11/11/2016
‘Cuidados canguro’ al rescate de los prematuros en Valme
el Correo
Alrededor de 3.000 partos son atendidos cada año en este hospital de referencia para el área sur de la provincia y, de ellos, unos 500 ingresan en la Unidad de Neonatología con diversas patologías, de los que el 35-40 por ciento (unos 270) son recién nacidos prematuros y el resto presentan patologías como ictericia, infecciones, trastornos metabólicos o respiratorios o malformaciones.
Los que nacen por debajo de 1.500 gramos son los prematuros extremos, que precisan de cuidados intensivos e ingreso hospitalario durante meses incluso. En su afán por humanizar ese duro proceso, Valme ha sido pionero en los llamados Cuidados canguro, que se llevan practicando desde los años 90 como una alternativa a la incubadora y tras comprobarse científicamente sus múltiples beneficios. Consiste en colocar al bebé entre los pechos de su madre o padre en contacto directo piel con piel, en posición vertical reclinada, vestido sólo con un pañal adecuado a su talla y un gorrito. Se realiza en un asiento cómodo y reclinable a pie de incubadora. Un proceso que se inicia en el hospital y se puede continuar en casa si se desea.
Para el bebé prematuro todo son beneficios, el contacto con la piel de su madre es lo más parecido al vientre materno: lo mantiene caliente, le tranquiliza al reconocer el sonido del latido de su corazón, el olor del pecho le recuerda el del líquido amniótico, guiándole hasta el pezón facilitando el comienzo de la lactancia materna. La respiración de los dos se acompasa, sirviendo como estímulo para evitar apneas, con menos episodios de llanto, lo que hará que gaste menos energía y aumente mejor de peso... todo ventajas.
Además, el Programa de Humanización de la Asistencia Neonatal de Valme contempla la apertura de la zona de hospitalización a los padres durante las 24 horas del día para que mantengan contacto directo con el bebé y lo conozcan desde el primer día, favoreciendo el vínculo familiar y la pérdida del miedo.

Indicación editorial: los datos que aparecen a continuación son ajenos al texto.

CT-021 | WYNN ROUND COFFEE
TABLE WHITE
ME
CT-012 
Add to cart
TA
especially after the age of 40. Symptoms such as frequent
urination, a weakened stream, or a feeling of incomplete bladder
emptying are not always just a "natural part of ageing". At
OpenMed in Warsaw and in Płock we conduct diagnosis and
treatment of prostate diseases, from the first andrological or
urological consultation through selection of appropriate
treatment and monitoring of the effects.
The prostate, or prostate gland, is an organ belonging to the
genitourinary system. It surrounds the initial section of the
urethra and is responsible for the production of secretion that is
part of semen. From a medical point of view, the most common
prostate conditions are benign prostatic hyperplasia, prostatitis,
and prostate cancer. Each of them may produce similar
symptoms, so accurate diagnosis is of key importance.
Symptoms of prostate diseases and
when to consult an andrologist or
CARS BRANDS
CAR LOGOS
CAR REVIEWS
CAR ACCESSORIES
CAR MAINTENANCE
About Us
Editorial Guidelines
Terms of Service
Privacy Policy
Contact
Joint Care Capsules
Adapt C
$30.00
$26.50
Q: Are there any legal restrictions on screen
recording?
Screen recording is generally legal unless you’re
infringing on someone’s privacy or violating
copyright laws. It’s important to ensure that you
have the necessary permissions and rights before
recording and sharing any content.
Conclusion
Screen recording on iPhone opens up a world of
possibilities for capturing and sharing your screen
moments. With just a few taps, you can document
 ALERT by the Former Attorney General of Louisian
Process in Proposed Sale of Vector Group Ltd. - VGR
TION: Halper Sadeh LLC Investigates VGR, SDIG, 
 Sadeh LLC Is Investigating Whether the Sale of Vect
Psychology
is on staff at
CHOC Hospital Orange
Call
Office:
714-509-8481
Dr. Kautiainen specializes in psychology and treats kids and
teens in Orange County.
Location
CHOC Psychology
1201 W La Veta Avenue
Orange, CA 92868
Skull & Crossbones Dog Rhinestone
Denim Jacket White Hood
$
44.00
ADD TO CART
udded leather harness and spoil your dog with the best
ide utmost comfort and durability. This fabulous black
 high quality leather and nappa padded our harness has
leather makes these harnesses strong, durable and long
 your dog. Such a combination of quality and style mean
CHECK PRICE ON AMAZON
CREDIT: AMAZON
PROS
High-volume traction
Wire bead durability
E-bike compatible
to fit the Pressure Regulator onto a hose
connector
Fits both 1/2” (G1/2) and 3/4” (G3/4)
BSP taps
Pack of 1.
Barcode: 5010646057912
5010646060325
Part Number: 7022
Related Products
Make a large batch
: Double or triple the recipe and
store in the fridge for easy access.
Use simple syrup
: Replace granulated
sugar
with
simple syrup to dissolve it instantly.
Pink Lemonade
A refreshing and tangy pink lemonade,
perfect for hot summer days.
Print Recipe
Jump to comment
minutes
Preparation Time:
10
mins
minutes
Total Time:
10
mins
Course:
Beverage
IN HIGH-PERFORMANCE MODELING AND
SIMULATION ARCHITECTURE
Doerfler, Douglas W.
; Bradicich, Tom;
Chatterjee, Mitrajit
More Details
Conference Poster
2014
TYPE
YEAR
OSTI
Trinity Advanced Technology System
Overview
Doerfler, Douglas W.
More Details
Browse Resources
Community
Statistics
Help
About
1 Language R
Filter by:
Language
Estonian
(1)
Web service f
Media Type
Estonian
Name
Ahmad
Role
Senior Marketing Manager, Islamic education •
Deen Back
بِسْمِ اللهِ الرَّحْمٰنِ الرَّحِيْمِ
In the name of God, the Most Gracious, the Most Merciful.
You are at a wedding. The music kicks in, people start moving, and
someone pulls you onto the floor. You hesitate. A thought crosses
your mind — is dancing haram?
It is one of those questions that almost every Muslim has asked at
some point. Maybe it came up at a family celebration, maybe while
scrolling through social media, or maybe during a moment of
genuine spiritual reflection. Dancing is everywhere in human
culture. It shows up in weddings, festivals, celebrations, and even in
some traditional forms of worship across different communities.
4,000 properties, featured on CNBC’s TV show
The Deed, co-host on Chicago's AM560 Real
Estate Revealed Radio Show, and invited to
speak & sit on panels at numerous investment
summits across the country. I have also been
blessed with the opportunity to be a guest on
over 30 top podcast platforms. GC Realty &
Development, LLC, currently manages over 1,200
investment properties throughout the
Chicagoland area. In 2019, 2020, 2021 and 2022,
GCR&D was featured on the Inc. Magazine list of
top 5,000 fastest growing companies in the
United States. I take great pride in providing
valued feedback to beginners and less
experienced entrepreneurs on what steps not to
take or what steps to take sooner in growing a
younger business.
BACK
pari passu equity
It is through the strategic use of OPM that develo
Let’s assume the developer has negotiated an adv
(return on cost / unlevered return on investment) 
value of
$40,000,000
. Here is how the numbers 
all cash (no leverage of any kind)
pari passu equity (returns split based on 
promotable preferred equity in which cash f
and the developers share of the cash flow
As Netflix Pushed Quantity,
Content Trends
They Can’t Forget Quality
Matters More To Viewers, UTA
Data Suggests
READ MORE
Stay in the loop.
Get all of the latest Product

El funcionamiento de este programa cuenta también con el apoyo que el hospital brinda a las madres, facilitándoles alojamiento y comida en el mismo centro.
EL VÍNCULO CON LOS PADRES
La Unidad de Neonatología de Valme, perteneciente a la Unidad de Gestión Clínica de Pediatría, lleva años trabajando en distintos programas dirigidos a mejorar las necesidades relacionadas con los problemas de salud del recién nacido prematuro junto a la promoción del vínculo con sus padres. Está conformada por medio centenar de profesionales entre facultativos, personal de enfermería, administrativo y celador, bajo la coordinación del neonatólogo Javier Casanovas. Cubre la totalidad de la asistencia de los neonatos nacidos en el hospital, a excepción de aquellos casos que son tributarios de cirugía, que son derivados al Hospital Infantil Virgen del Rocío.
Los profesionales de la unidad, junto a la Asociación de Padres de Niños Prematuros del área asistencial Pequevidasvalme, celebran el jueves 17 el Día Mundial del Prematuro, con los objetivos de dar visibilidad al problema de la prematuridad, realizar charlas divulgativas y pasar un jornada de sana convivencia entre profesionales sanitarios, padres y niños.
UNA UNIDAD CON TODO LO PRECISO Y MÁS
La Unidad de Neonatología, ubicada en el ala izquierda de la tercera planta del hospital, consta de 22 puestos de hospitalización dispuestos en zona de cuidados intensivos, intermedios y mínimos, así como habitaciones compartidas madre/hijo. El área de hospitalización cuenta además con el hotel de madres, que dispone de tres camas para que las progenitoras puedan pernoctar en el hospital durante el ingreso de sus hijos.
Tras acometer en 2010 un proyecto de remodelación en el marco del Programa de Atención Integral al Niño Hospitalizadode la Junta de Andalucía, la unidad vio duplicada su superficie (de 375 a 750 m2) y con ello incrementó su capacidad de 18 a 22 puestos; habilitó habitaciones para recién nacidos que necesitan estar ingresados pero no precisan cuidados intensivos, acompañados todo el tiempo por sus madres.
Entre su equipamiento destacan incubadoras de cuidados intensivos que disponen de varios microprocesadores capaces de transmitir a tiempo real el peso del niño, el nivel de humedad o su temperatura. Además, equipos de respiración asistida en sus distintas modalidades que se adaptan al tamaño del recién nacido y a la patología que puedan presentar sus pulmones aún sin formar del todo.